You really need to take down the pics of you and your boyfriend on facebook. It's becoming increasingly harder to jerk off while i'm Facebook stalking your pics at 2am.
just masturbated through my pocket at the library. hope you're enjoying your saturday night out.
This show inspires me to have sex in space
I'm glad you trust me to be your sex stat keeper.
I think I'm coming down now. I almost started crying because I lost a piece of paper.
so... the fat chick just walked over, shook my hand, then introduced herself as "versatile". shoot me now.
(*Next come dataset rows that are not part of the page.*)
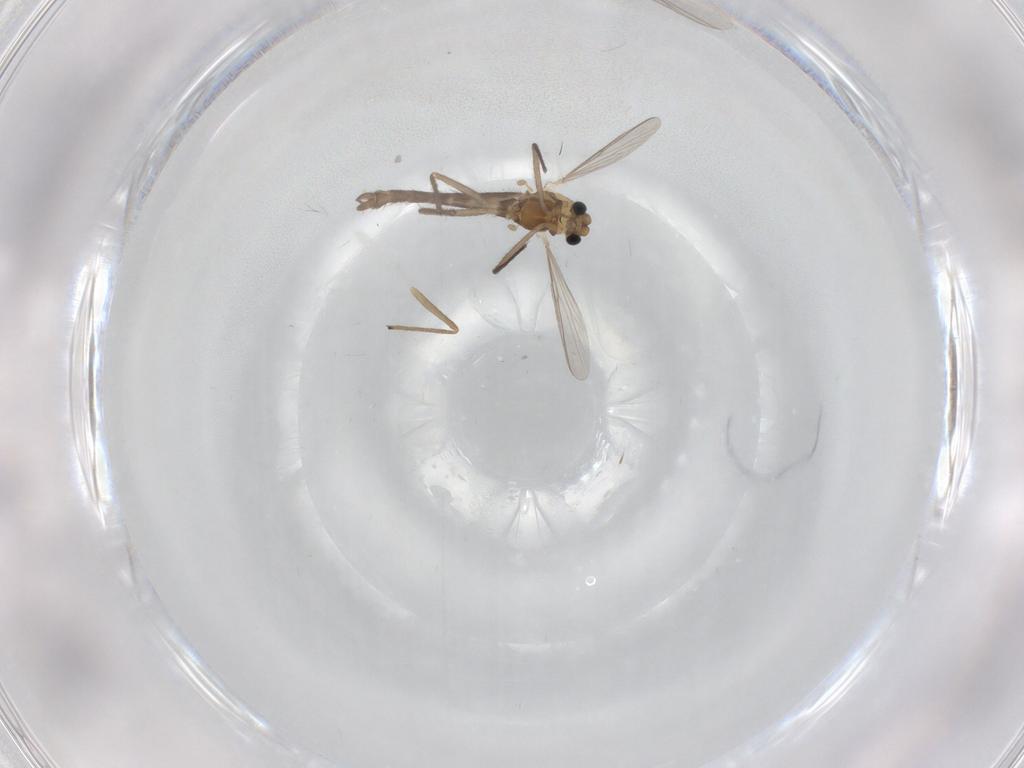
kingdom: Animalia
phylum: Arthropoda
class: Insecta
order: Diptera
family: Chironomidae
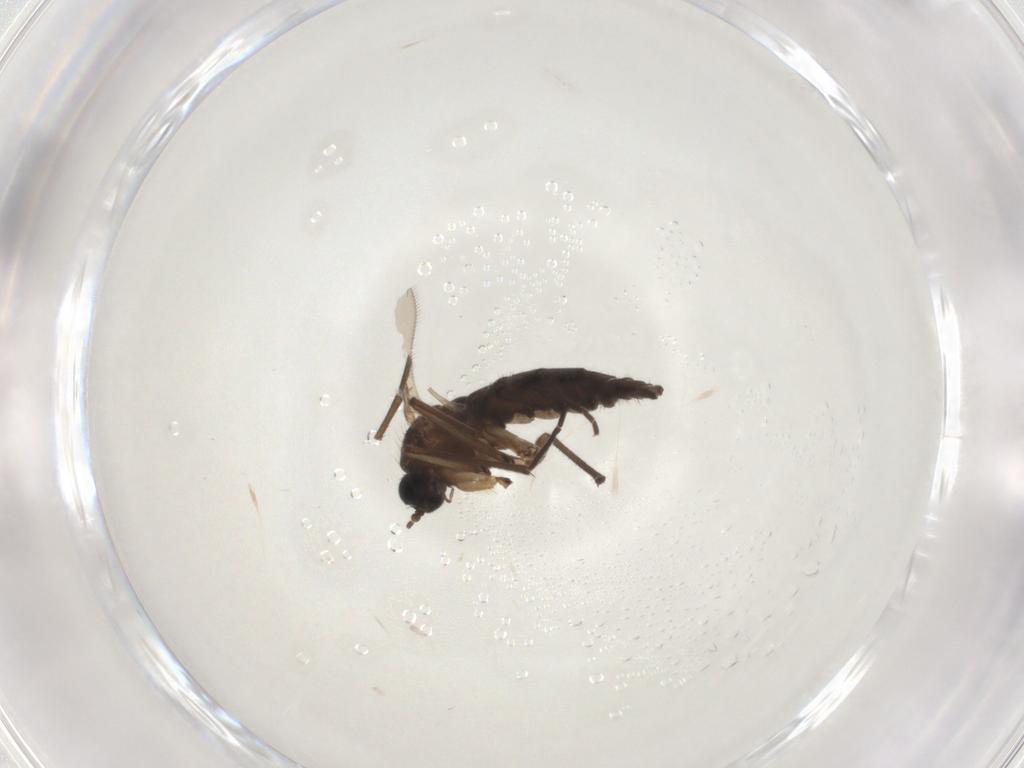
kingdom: Animalia
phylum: Arthropoda
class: Insecta
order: Diptera
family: Sciaridae
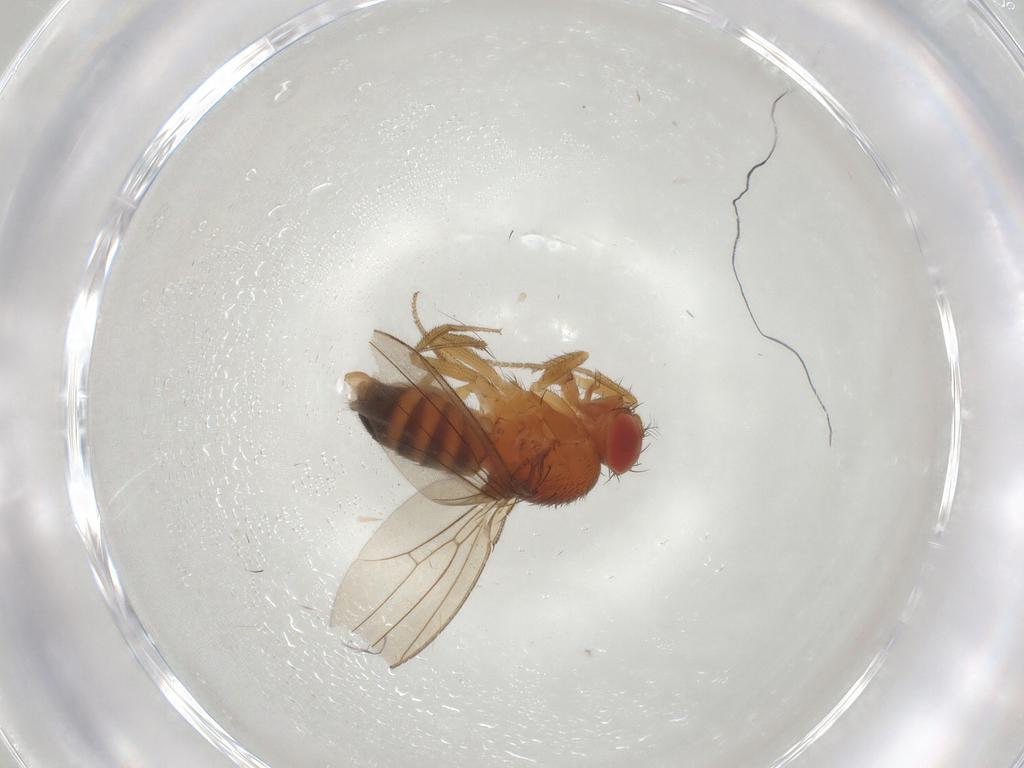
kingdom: Animalia
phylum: Arthropoda
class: Insecta
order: Diptera
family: Drosophilidae
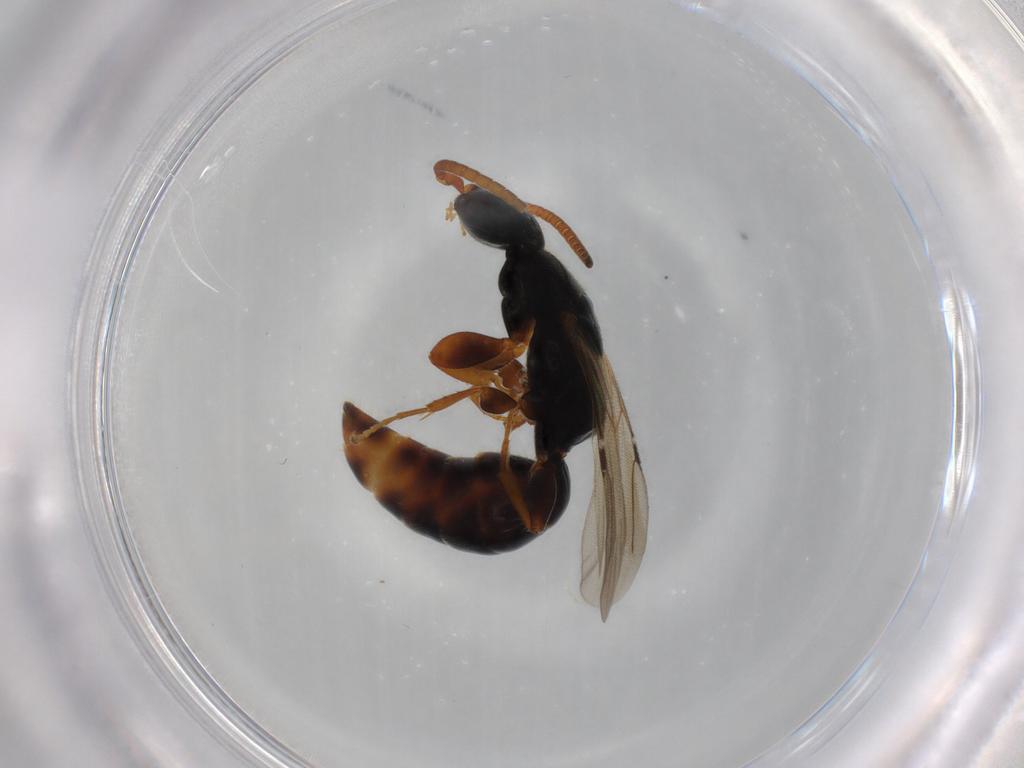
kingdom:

I found out his name. Apparently we sat in the shower together and flooded the bathroom.
I can't tell if they're having sex or watching the beach scene from Saving Private Ryan. All I know is I hear explosions and men screaming and crying
The woman in the flower onesie is claiming she hasn't been drinking.
Guys are like someone else's baby; i'll play with them but if responsibility is involved i'll hand them off.
I just got yelled at by a stripper for being a tease.
if you didn't cry because you couldn't find me and then pee your bed, your wingman status would totally be revoked for leaving me at that party.
i had to call him over, it was my last chance at getting some tonight
HE HAS A RESTRAINING ORDER AGAINST U!!!
it expires tomorrow
One can only be this extremely wet once a year and I feel like I'm bitch slapping god by not using this gift he has bestowed on me.
I got confused. The music was loud, porn was playing, people were grinding, there were hand jobs.